Mas recuemos ainda mais, ao terceiro milénio antes de Cristo. O investigador encontrou evidências muradas estendendo-se por 200 metros quadrados de terreno. “Cada povoado exercia um controlo sobre uma determinada região. O do Paço controlava o mar”, explica, acrescentando que o lugar distava menos 3km do mar do que os 7 km atuais.

“Não sabemos se era efetivamente um povoado, isto é, se moravam lá pessoas, ou se seria um género de armazém para a comida e os animais”, esclarece.

“Os muros que encontrámos colocam-no no Calcolítico Final”, diz.

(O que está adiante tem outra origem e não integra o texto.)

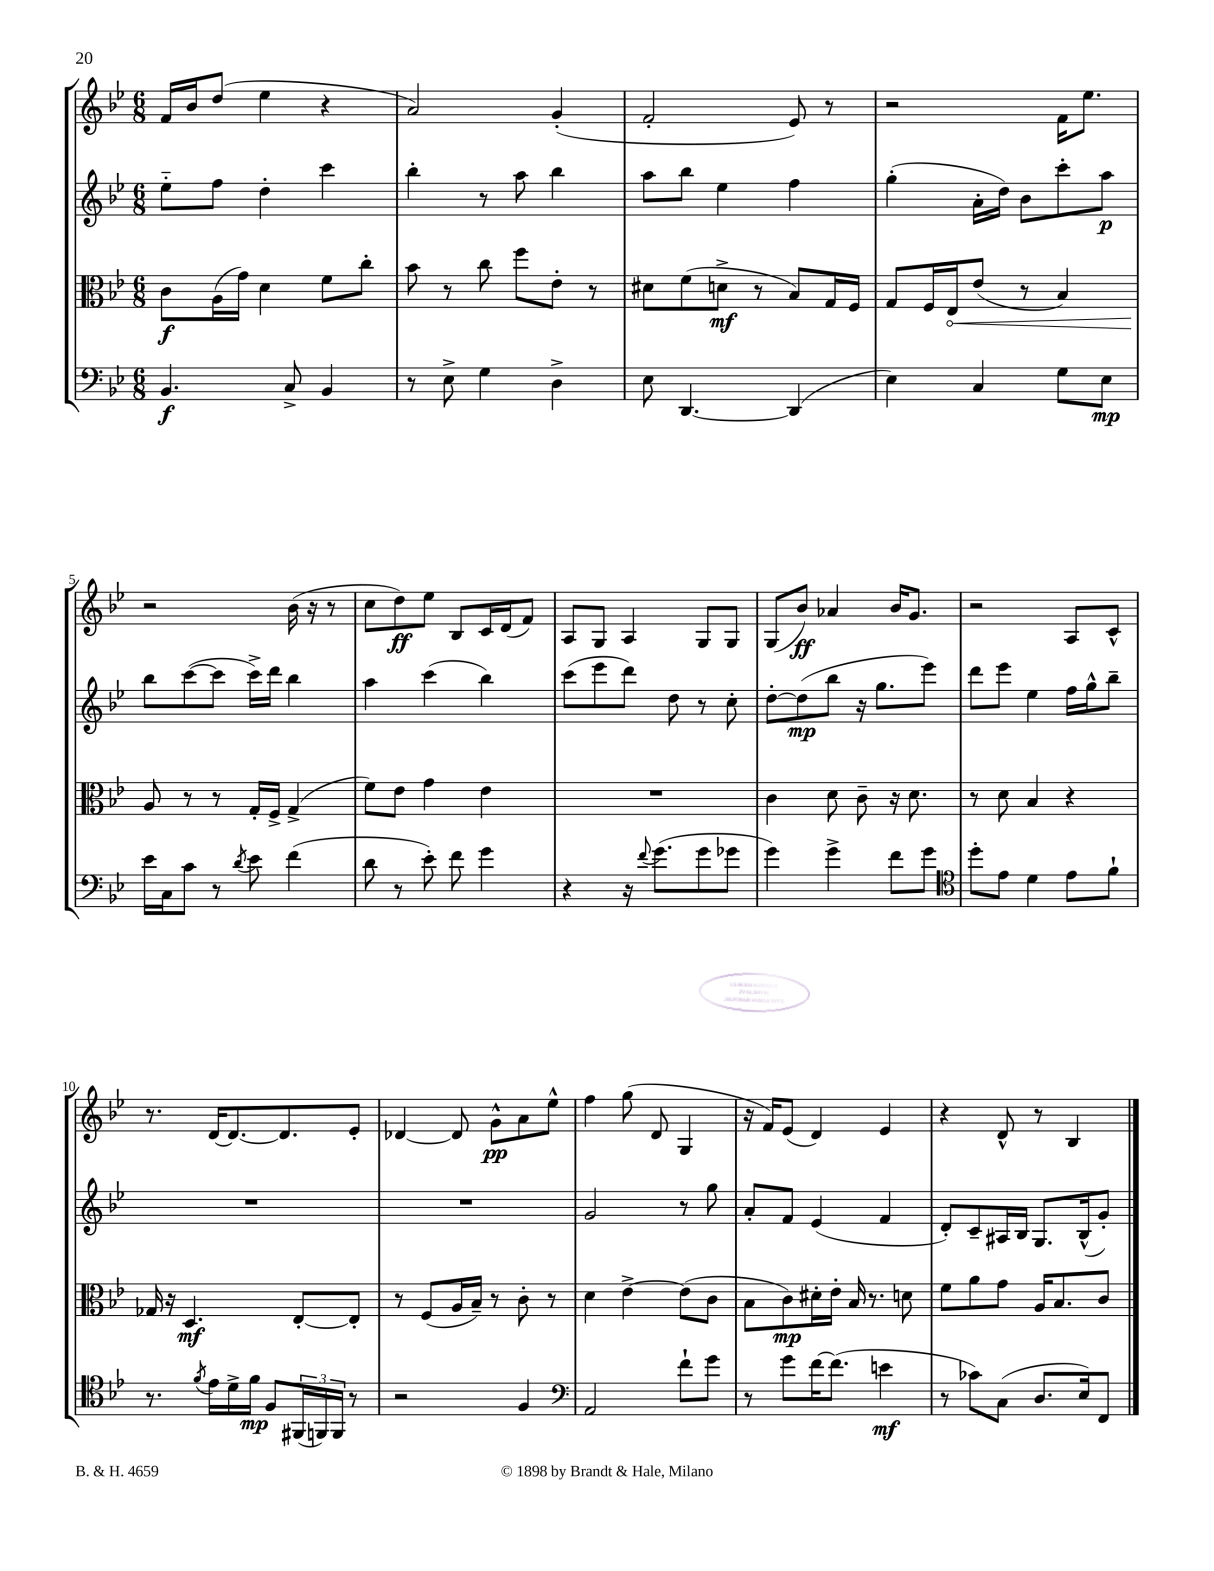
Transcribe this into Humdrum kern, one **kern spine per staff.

**kern	**kern	**kern	**kern
*staff4	*staff3	*staff2	*staff1
*clefF4	*clefC3	*clefG2	*clefG2
*k[b-e-]	*k[b-e-]	*k[b-e-]	*k[b-e-]
*M6/8	*M6/8	*M6/8	*M6/8
4.BB-	8c	8ee-'~	16f
.	.	.	16b-
.	(16A	8ff	(8dd
.	16g)	.	.
.	4d	4dd'	4ee-
8C^	.	.	.
4BB-	8f	4ccc	4r
.	8cc'	.	.
=	=	=	=
8r	8b-	4bb-'	2a)
8E-^	8r	.	.
4G	8cc	8r	.
.	8ff	8aa	.
4D^	8e-'	4bb-	(4g'
.	8r	.	.
=	=	=	=
8E-	8d#	8aa	2f'
[4.DD	(8f	8bb-	.
.	8d^	4ee-	.
.	8r	.	.
(4DD]	8B-)	4ff	8e-)
.	16G	.	8r
.	16F	.	.
=	=	=	=
4E-)	8G	(4gg'	2r
.	16F	.	.
.	16E-	.	.
4C	(8e-	16a'	.
.	.	16dd)	.
.	8r	8b-	.
8G	4B-)	8ccc'	16f
.	.	.	8.ee-
8E-	.	8aa	.
=	=	=	=
16e-	8A	8bb-	2r
16C	.	.	.
8c	8r	([8ccc	.
8r	8r	8ccc]	.
8qd	.	.	.
8e-	16G'	16ccc^)	.
.	16F^	16ddd	.
(4f	(4G^	4bb-	(16b-
.	.	.	16r
.	.	.	8r
=	=	=	=
8d	8f)	4aa	8cc
8r	8e-	.	8dd)
8e-')	4g	(4ccc	8ee-
8f	.	.	8B-
4g	4e-	4bb-)	16c
.	.	.	(16d
.	.	.	8f)
=	=	=	=
4r	2.r	(8ccc	8A
.	.	8eee-	8G
16r	.	8ddd)	4A
8qqf	.	.	.
(8.g	.	.	.
.	.	8dd	.
8g	.	8r	8G
8g-	.	8cc'	8G
=	=	=	=
4g)	4c	[8dd'	(8G
.	.	(8dd]	8b-)
4g^	8d	8bb-	4a-
.	8c~	16r	.
.	.	8.gg	.
8f	16r	.	16b-
.	8.d	.	8.g
8g	.	8eee-)	.
=	=	=	=
*clefC4	*	*	*
8dd'	8r	8ddd	2r
8e-	8d	8eee-	.
4d	4B-	4ee-	.
8e-	4r	16ff	8A
.	.	16gg^^	.
8f`	.	8bb-~	8c^^
=	=	=	=
8.r	16G-	2.r	8.r
.	16r	.	.
.	4.D	.	.
8qf	.	.	.
16e-	.	.	[16d
16d^	.	.	8.d_
16f	.	.	.
8F	.	.	.
.	.	.	8.d]
(24FF#	[8E-'	.	.
24FF)	.	.	.
24FF	.	.	.
8r	8E-']	.	8e-'
=	=	=	=
2r	8r	2.r	[4d-
.	(8F	.	.
.	16A	.	8d-]
.	16B-~)	.	.
.	8r	.	8g^^
4F	8c'	.	8a
.	8r	.	8ee-^^
=	=	=	=
*clefF4	*	*	*
2AA	4d	2g	4ff
.	[4e-^	.	(8gg
.	.	.	8d
8f`	(8e-]	8r	4G
8g	8c	8gg	.
=	=	=	=
8r	8B-	8a'	16r
.	.	.	16f)
8g	8c)	8f	(8e-
[16f	16d#'	(4e-	4d)
(8.f]	16e-'	.	.
.	16B-	.	.
.	8.r	.	.
4e	.	4f	4e-
.	8d	.	.
=	=	=	=
8r	8f	8d')	4r
8c-)	8a	8c~	.
(8C	8g	16A#	8d^^
.	.	16B-	.
8.D	16A	8.G	8r
.	8.B-	.	.
.	.	.	4B-
16E-)	.	(16B-^^	.
8FF	8c	8g')	.
==	==	==	==
*-	*-	*-	*-
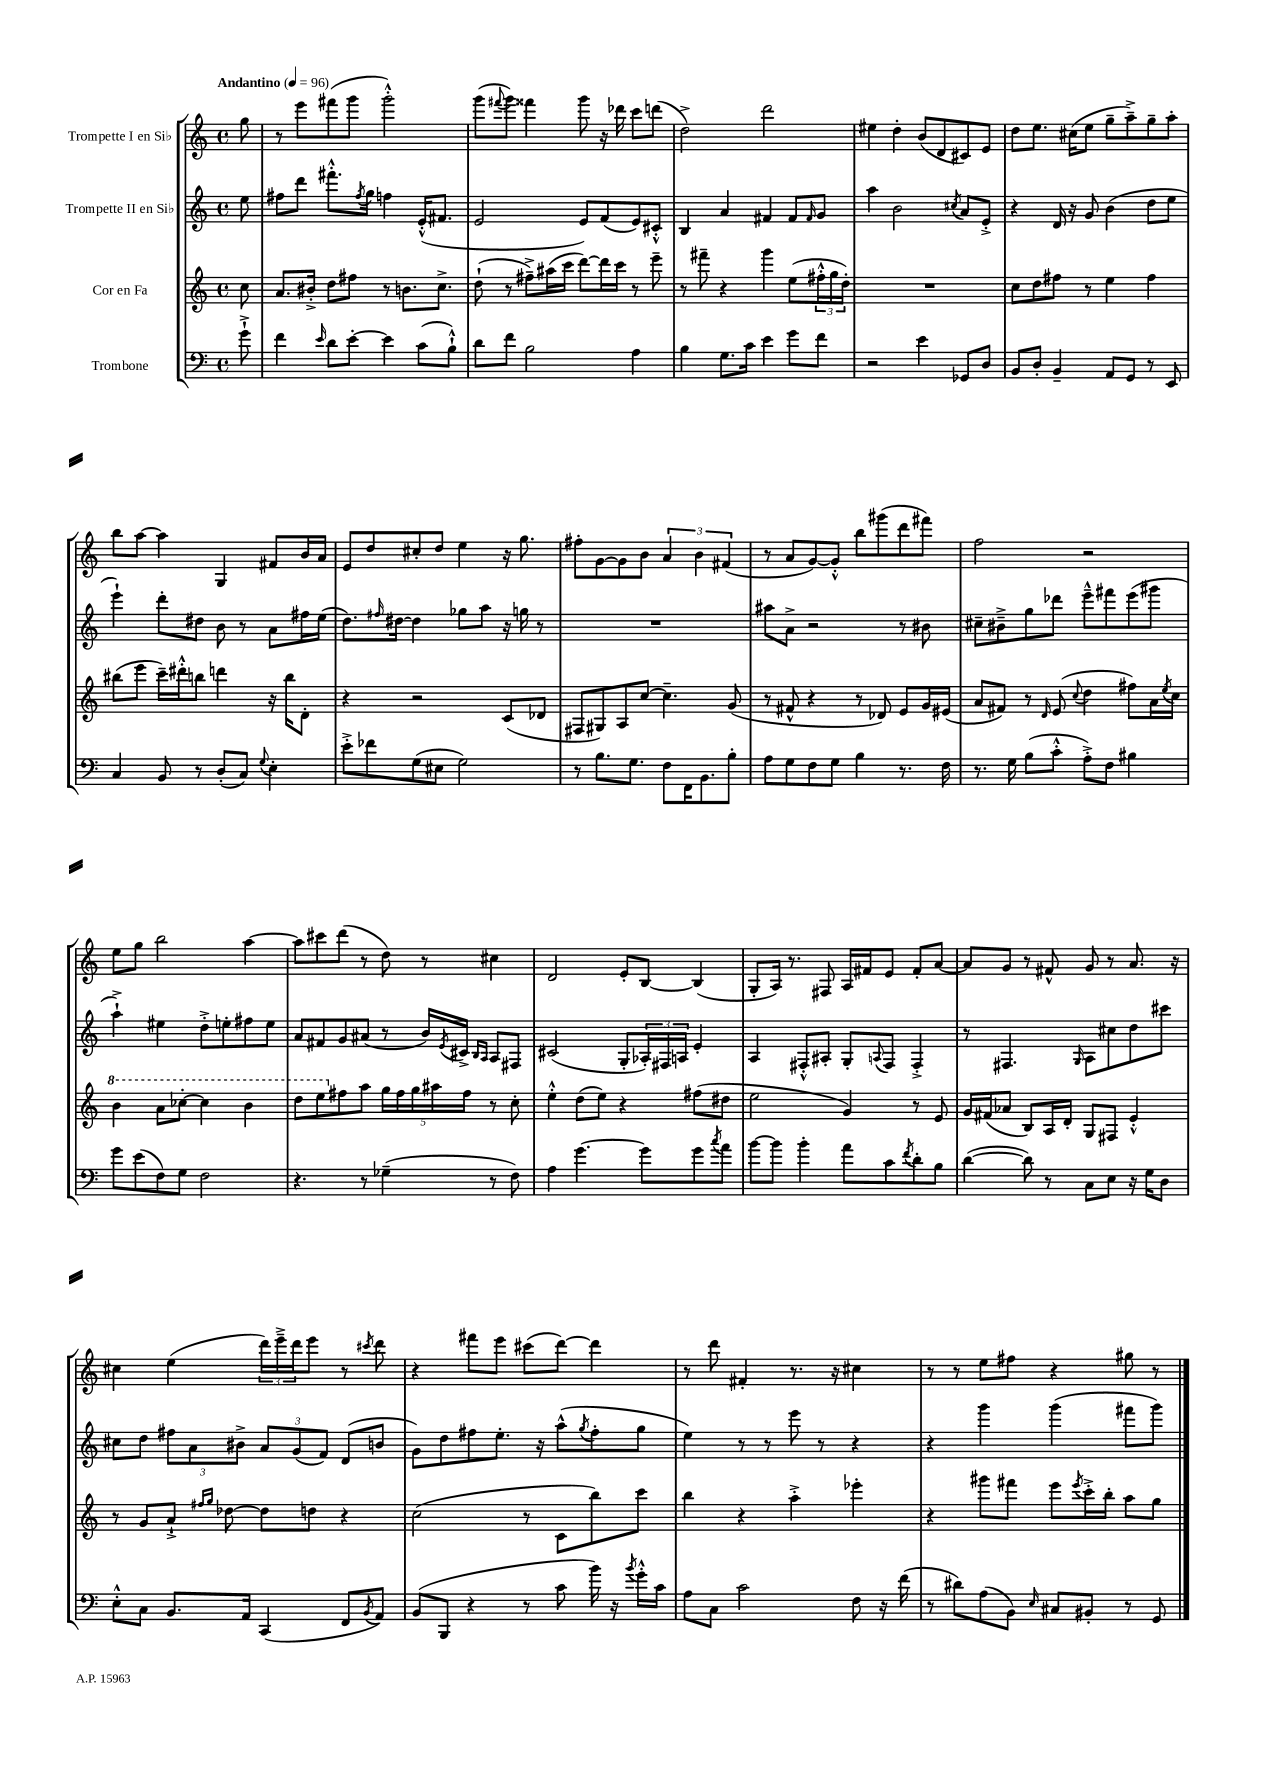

Outros achados incluem ossos, machados de pedra polida (anfibolita) e cerâmica de “folha de acácia”. Este tipo de cerâmica também é encontrado noutros povoados, o que atesta a “circulação de bens e de pessoas”. Já os líticos apontam para trocas comerciais com o Alentejo.

“Na Lourinhã temos o Tholos de Paimogo, um grande sítio funerário a cerca de 5km dali”, mais uma prova a favor da tese da ocupação antrópica do Planalto das Cesaredas.

Outro sítio arqueológico que Luís tem estudado é o Concheiro do Baleal, uma espécie de “depósito” datado do 6.º milénio a.C., onde se pode encontrar vestígios de pescado e assim retratar aquele paleoambiente. “As águas eram mais frias, o que significa que a costa era maior.”

O investigador fez ainda uma Carta Arqueológica de Peniche e reabilitou a Associação Patrimonium. “Depois do mestrado, trabalhei em empresas de arqueologia, mas sentia que na minha família não percebiam o que fazia”, o que o motivou a levar a ciência que estuda às pessoas, como foi exemplo a Feira Celta do Paço, em julho de 2022, que visou promover o sítio arqueológico daquele lugar.

O investigador também deu aulas de Património e História Local aos 1.º e 4.º anos de escolas do concelho. O que o alertou para o “desconhecimento que temos do nosso território” foi quando, numa das primeiras aulas da licenciatura em Arqueologia, um professor lhe perguntou o que ele sabia da Gruta da Forninha, da sua terra. “É uma gruta que se estuda em variadíssimas faculdades da Europa, tem uma importância enorme para a história e para o ambiente, e, para mim, era onde os pescadores estavam”, afirma, para destacar a importância de levar às escolas e ao público em geral a história local, de que somos produto e que faz parte de todos nós.